Two medical personnel, five maintenance personnel killed and, of course, that area repeatedly hit, struggling now to find adequate medical care. That hospital is out of service, they say. It's structurally unsafe.

At the same time today as well in another area in the countryside of Hama to the south, a hospital that was 50 feet inside a mountain, inside a cave, was also targeted by a bunker-buster bomb.

It's precise, it's lethal, and it's persistent. And it is, frankly, designed, many observers here say, to render civilian life in these areas impossible.

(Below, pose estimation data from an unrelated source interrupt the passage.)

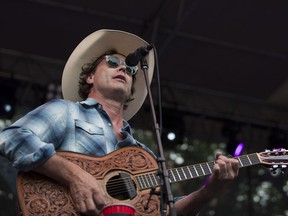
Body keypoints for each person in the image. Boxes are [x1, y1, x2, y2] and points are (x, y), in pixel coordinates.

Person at [0, 29, 239, 216]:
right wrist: (74, 176)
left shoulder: (142, 154)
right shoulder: (66, 111)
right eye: (112, 62)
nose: (123, 68)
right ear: (90, 77)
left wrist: (209, 191)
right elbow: (12, 137)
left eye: (130, 68)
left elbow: (164, 211)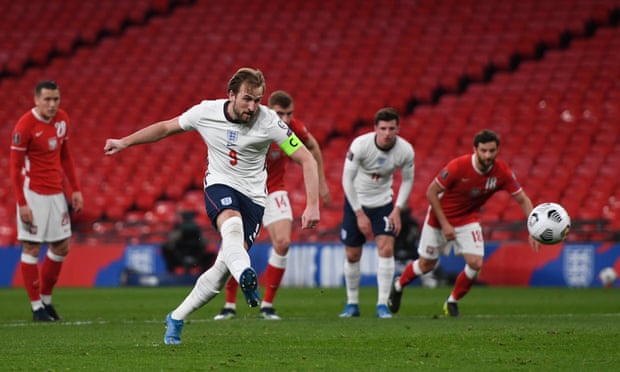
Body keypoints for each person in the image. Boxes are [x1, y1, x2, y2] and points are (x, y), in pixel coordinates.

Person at [103, 67, 320, 344]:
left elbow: (307, 158)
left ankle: (177, 317)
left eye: (257, 100)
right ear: (231, 95)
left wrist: (312, 204)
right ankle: (246, 276)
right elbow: (166, 127)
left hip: (254, 197)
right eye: (246, 99)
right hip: (219, 184)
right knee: (231, 227)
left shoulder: (270, 122)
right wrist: (124, 142)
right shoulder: (206, 112)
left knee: (220, 272)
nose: (252, 107)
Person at [388, 129, 540, 317]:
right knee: (427, 264)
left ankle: (452, 301)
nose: (487, 155)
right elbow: (431, 192)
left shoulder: (502, 172)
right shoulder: (458, 166)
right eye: (483, 151)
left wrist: (533, 229)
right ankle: (398, 284)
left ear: (497, 150)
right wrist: (445, 224)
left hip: (468, 219)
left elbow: (523, 199)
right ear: (475, 149)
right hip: (438, 218)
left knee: (475, 263)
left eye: (492, 151)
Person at [213, 90, 331, 320]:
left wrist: (322, 182)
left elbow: (312, 147)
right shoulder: (252, 122)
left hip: (274, 190)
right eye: (280, 114)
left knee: (284, 242)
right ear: (268, 109)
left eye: (289, 114)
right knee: (236, 246)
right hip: (245, 192)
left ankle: (267, 305)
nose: (285, 119)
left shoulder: (291, 127)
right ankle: (229, 305)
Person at [9, 80, 84, 322]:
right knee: (31, 247)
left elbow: (66, 155)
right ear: (36, 100)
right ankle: (35, 307)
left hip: (56, 193)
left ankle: (46, 301)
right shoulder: (25, 125)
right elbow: (14, 167)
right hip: (33, 194)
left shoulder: (62, 119)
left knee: (61, 246)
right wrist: (22, 202)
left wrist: (76, 189)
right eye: (47, 100)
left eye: (56, 99)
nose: (52, 104)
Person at [339, 107, 415, 319]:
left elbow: (408, 180)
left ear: (398, 128)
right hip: (356, 202)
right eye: (383, 128)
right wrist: (359, 214)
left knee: (386, 248)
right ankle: (352, 303)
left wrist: (398, 209)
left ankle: (382, 305)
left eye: (392, 128)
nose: (388, 133)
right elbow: (346, 180)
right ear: (375, 129)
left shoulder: (405, 150)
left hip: (383, 202)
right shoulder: (360, 145)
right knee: (353, 254)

While Russia was talking peace -- and that's the bedrock of the U.S. decision to suspend cooperation with them here -- while Russia was talking peace with the U.S., it clearly must have also been talking with its Syrian allies about amassing the thousands of troops who are said to be outside the rebel-held area of Aleppo and probably getting this kind of firepower together.

We haven't seen anything really quite like it so far in the war.